French energy giant Neoen recently submitted planning documents for a 500MW/1,000MWh big battery to be constructed at the site of the former Wallerawang coal power station, west of Sydney, adding to the range of big battery projects it has already built, or is building, in Victoria, South Australia and NSW.

And in South Australia, Sanjeev Gupta’s GFG Alliance is about to start construction of the Playford big battery – finances willing – at the site of the sub-station that supplied the now closed Northern and Playford coal generators near Port Augusta. One smaller battery has already been built there next to the Lincoln Gap wind farm.

Of course, numerous other batteries are being built elsewhere in the network – next to wind and solar farms in some cases, and at key network junctions in others. Smaller batteries are also being built across distributed networks. See: Ausgrid installs “first of many” community batteries on Sydney network

But the siting of big battery storage next to coal and gas assets is not just about convenience, and plugging in to the existing network infrastructure. It’s also a sign of the scale and the speed of the energy transition.

“The energy market transition is real and it’s happening fast,” EnergyAustralia’s Catherine Tanna told journalists on Wednesday. “I think it’s fair to say it’s happening faster than most people forecast.”

That’s a familiar theme, now being recognised by all of Australia’s big energy incumbents, with the possible exception of the federal government owned Snowy Hydro, which for obvious reasons is attached to big pumped hydro, like Snowy 2.0.

AGL, for instance, now talks of the “dawn of the battery age”, and is expected to unveil a significant change in strategy as it absorbs the scale of the transition and how its business model can adapt.

Battery storage will provide many, if not all, of the grid services now offered by coal and gas generators, but they will not, of course, replace the output of the big coal and gas generators.

More wind and solar plants will be needed to provide the generation capacity, and now that green hydrogen is being embraced it seems likely that enough capacity will be built to comfortably meet Australia’s electricity needs.

The challenge, over the short term, is to ensure that this is built in time, along with the network infrastructure.

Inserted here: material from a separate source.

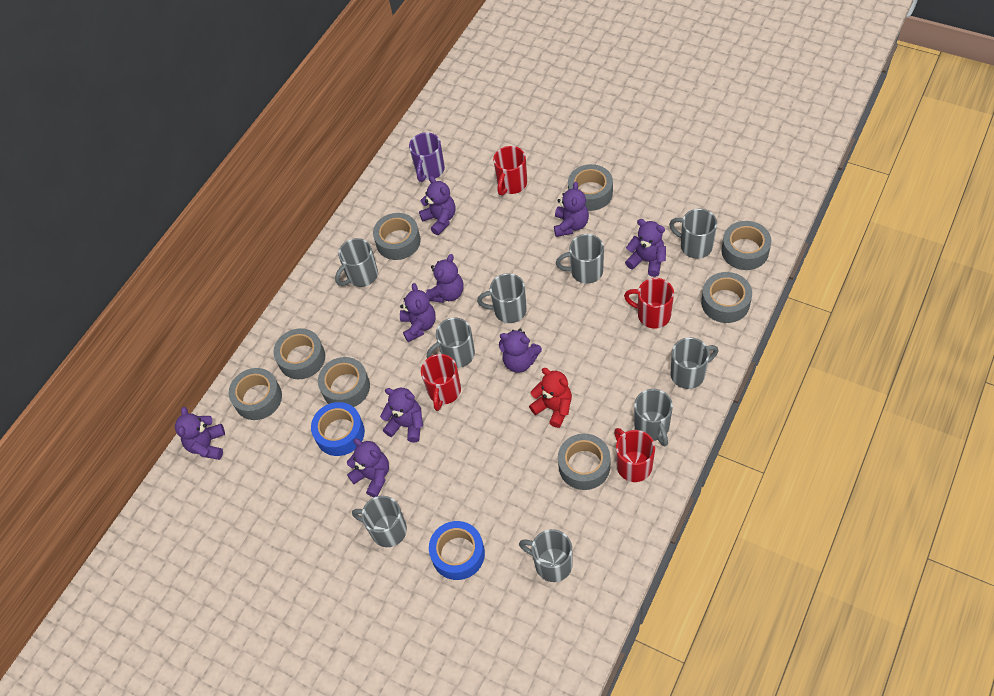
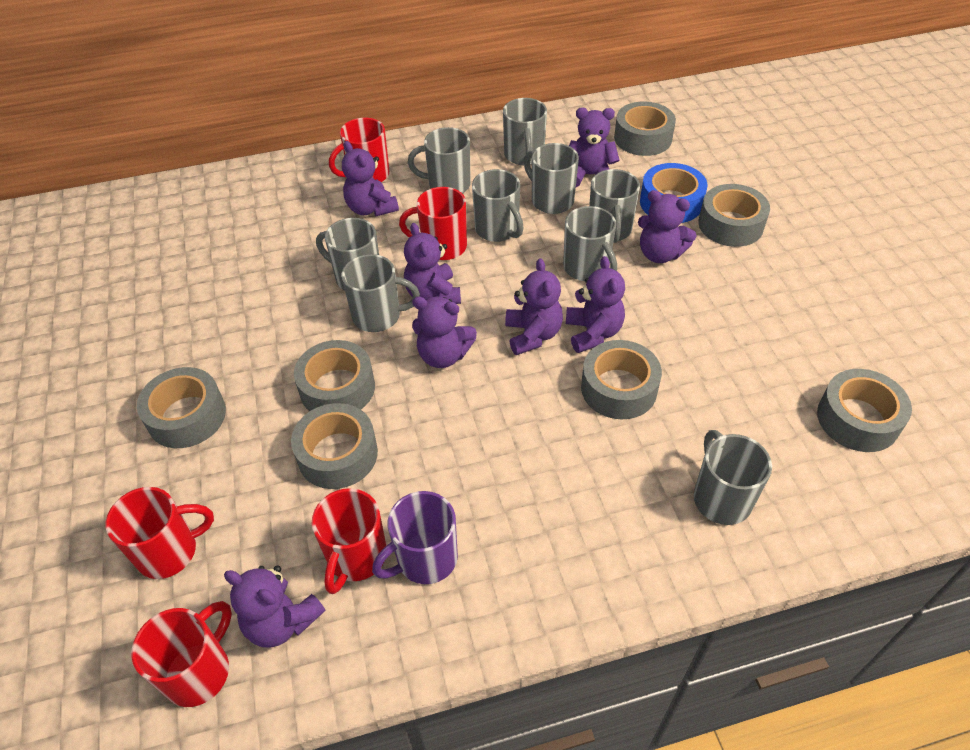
blue tape: 2 -> 1
grey tape: 8 -> 7
purple teddy bear: 9 -> 8
red mug: 4 -> 5
red teddy bear: 1 -> 0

That’s not just a challenge for the battery storage industry, it’s also a challenge for the market rule makers and regulators to ensure the right signals and market structures are in place, in plenty of time.

As the Australian Energy Market Operator noted after the Yallourn announcement:

  • The 2020 Integrated System Plan flagged that 63 per cent of today’s coal-fired power stations would retire by 2040, replaced by wind and solar projects, which would be complemented by ?rming generation, such as battery storage, pumped hydro and gas.
  • As the energy transition continues to gain pace, it is increasingly important that the ESB market reforms are progressed to ensure the exit of thermal plants is coordinated with the timely entry into the market of new dispatchable capacity to keep consumer prices low and energy reliable.

It also means that the politicians have to catch up, particularly those in the federal Coalition trying to convince themselves that either new coal generators or a “gas-led recovery” is the answer.

Right now, it’s the state governments that are leading on the transition, but as long as there is no leadership and daft comments at national level, then the state-based efforts will be piecemeal. It’s time to embrace the clean energy transition.